If, however, they are left in the sea-water containing the saponin they undergo, a few minutes after membrane-formation, the disintegration known in pathology as CYTO***IS. Membrane-formation is, therefore, caused by a superficial or incomplete cytolysis. The writer believes that the subsequent treatment of the egg with hypertonic sea-water is needed only to overcome the destructive effects of this partial cytolysis. The full reasons for this belief cannot be given in a short essay.
Many pathologists assume that haemolysis or cytolysis is due to a liquefaction of certain fatty or fat-like compounds, the so-called lipoids, in the cell. If this view is correct, it would be necessary to ascribe the fertilisation of the egg to the same process.
The analogy between haemolysis and fertilisation throws, possibly, some light on a curious observation.

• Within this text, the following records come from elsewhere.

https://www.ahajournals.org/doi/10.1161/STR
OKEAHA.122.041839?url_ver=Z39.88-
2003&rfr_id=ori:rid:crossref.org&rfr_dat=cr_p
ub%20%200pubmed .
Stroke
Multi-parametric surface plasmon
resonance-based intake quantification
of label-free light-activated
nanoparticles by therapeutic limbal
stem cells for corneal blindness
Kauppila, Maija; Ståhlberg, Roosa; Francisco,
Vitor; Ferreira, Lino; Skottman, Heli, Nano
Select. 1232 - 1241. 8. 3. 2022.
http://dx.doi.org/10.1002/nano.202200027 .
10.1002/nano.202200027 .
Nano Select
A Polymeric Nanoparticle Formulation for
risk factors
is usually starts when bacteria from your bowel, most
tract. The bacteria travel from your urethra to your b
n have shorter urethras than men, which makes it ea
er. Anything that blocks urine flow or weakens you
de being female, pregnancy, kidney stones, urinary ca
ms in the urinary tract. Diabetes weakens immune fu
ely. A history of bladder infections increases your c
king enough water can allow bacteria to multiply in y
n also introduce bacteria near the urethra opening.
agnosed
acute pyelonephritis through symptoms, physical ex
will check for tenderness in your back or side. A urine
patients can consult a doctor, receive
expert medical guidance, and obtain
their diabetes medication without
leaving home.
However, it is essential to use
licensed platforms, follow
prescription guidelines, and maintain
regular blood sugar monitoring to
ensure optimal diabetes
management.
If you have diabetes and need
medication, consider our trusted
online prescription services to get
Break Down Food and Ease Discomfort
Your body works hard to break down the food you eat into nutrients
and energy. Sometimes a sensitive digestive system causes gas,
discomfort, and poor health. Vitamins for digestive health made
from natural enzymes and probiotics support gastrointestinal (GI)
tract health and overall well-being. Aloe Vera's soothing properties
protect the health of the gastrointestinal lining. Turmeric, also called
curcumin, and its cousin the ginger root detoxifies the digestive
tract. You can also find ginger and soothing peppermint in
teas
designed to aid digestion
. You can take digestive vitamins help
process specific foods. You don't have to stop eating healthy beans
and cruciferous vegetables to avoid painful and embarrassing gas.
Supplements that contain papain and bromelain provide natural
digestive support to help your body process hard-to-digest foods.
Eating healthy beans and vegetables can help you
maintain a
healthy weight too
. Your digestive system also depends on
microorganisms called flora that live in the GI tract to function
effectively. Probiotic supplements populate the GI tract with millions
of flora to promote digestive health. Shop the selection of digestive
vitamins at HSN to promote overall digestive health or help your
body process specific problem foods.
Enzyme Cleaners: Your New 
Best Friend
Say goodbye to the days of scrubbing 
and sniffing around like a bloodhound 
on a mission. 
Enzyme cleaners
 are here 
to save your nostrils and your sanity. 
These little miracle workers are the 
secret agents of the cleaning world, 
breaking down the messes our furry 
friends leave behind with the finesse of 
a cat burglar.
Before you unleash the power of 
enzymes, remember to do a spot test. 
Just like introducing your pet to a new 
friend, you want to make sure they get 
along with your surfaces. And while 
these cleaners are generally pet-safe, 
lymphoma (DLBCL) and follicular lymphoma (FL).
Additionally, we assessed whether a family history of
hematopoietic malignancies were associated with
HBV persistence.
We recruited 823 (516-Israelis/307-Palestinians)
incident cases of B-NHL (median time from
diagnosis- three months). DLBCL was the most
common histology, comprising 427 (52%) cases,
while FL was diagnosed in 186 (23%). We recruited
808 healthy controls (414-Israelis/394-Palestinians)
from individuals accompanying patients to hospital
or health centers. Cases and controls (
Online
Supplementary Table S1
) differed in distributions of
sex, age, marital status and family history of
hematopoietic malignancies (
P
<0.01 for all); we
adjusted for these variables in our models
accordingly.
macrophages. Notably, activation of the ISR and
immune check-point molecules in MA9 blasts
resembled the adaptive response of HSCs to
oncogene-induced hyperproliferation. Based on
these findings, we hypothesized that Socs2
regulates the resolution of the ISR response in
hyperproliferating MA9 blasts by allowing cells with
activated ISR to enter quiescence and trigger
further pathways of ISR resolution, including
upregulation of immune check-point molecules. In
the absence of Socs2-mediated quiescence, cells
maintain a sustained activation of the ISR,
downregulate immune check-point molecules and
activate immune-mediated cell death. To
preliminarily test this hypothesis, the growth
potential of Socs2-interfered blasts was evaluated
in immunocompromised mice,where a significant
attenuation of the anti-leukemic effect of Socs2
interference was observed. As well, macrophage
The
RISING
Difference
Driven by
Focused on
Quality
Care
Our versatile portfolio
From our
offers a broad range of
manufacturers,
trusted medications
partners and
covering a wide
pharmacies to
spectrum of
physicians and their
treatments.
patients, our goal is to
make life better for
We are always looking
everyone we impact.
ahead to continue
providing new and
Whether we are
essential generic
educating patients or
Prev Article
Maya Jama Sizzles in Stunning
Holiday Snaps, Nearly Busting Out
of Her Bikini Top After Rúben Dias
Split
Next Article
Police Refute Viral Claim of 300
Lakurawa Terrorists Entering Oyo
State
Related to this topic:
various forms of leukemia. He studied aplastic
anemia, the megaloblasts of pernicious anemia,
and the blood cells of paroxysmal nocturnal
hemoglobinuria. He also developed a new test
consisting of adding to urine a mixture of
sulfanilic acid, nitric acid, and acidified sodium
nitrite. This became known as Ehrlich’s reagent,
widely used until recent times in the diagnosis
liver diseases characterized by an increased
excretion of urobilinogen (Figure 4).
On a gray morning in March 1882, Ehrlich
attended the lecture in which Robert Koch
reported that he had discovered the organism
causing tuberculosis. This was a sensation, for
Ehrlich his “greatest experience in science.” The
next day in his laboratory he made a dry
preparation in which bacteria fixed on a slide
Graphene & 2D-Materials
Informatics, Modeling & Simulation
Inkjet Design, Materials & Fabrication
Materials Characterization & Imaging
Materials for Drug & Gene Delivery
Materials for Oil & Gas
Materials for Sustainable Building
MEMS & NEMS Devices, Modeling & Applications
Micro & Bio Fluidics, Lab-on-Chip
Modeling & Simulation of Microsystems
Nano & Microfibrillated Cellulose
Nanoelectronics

It is well known that the blood corpuscles, as a rule, undergo cytolysis if injected into the blood of an animal which belongs to a different family. The writer found last year that the blood of mammals, e.g. the rabbit, pig, and cattle, causes the egg of Strongylocentrotus to form a typical fertilisation-membrane. If such eggs are afterwards treated for a short period with hypertonic sea-water they develop into normal larvae (plutei). Some substance contained in the blood causes, presumably, a superficial cytolysis of the egg and thus starts its development.
We can also cause the development of the sea-urchin egg without membrane-formation. The early experiments of the writer were done in this way and many experimenters still use such methods. It is probable that in this case the mechanism of fertilisation is essentially the same as in the case where the membrane-formation is brought about, with this difference only, that the cytolytic effect is less when no fertilisation-membrane is formed.
This inference is corroborated by observations on the fertilisation of the sea-urchin egg with ox blood. It very frequently happens that not all of the eggs form membranes in this process. Those eggs which form membranes begin to develop, but perish if they are not treated with hypertonic sea-water. Some of the other eggs, however, which do not form membranes, develop directly into normal larvae without any treatment with hypertonic sea-water, provided they are exposed to the blood for only a few minutes.